Convert the lines of the items, from the line containing "genus: Digitalis" through the final line, into a Markdown table with the columns Row and Line. Number each row and leave out any blank lines.
──────────────────────────────
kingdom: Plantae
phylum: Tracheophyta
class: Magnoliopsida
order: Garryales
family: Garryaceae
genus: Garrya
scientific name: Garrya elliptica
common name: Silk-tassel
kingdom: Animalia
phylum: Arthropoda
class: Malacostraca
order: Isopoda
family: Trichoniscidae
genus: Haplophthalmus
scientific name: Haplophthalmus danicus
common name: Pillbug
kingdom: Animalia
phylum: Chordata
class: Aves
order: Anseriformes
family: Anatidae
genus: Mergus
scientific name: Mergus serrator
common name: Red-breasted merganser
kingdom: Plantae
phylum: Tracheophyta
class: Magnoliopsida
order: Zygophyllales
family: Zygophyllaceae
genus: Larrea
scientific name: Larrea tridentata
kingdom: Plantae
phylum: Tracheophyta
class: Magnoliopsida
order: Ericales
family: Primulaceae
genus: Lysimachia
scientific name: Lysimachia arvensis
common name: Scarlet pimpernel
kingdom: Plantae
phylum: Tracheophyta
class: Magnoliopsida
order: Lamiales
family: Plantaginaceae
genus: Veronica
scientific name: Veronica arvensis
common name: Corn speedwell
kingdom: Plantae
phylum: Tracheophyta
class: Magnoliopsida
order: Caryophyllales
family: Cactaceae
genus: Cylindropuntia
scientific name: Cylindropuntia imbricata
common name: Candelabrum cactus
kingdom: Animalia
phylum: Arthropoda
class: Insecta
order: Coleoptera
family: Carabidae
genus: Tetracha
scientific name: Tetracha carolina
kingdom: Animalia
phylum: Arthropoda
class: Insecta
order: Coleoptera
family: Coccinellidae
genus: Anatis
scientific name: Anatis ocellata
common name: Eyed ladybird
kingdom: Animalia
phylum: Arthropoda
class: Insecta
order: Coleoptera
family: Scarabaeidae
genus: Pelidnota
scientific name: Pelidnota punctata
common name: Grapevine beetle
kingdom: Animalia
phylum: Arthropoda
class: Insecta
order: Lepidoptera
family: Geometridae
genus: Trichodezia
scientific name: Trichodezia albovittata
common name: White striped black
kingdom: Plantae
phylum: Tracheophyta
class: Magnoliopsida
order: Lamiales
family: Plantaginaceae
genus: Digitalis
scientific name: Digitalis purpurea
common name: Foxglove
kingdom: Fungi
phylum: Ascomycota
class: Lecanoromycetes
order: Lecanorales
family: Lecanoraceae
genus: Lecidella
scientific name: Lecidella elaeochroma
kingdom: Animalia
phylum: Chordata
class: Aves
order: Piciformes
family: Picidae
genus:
──────────────────────────────
CORRECT ANSWER:
| Row | Line |
|---|---|
| 1 | genus: Digitalis |
| 2 | scientific name: Digitalis purpurea |
| 3 | common name: Foxglove |
| 4 | kingdom: Fungi |
| 5 | phylum: Ascomycota |
| 6 | class: Lecanoromycetes |
| 7 | order: Lecanorales |
| 8 | family: Lecanoraceae |
| 9 | genus: Lecidella |
| 10 | scientific name: Lecidella elaeochroma |
| 11 | kingdom: Animalia |
| 12 | phylum: Chordata |
| 13 | class: Aves |
| 14 | order: Piciformes |
| 15 | family: Picidae |
| 16 | genus: |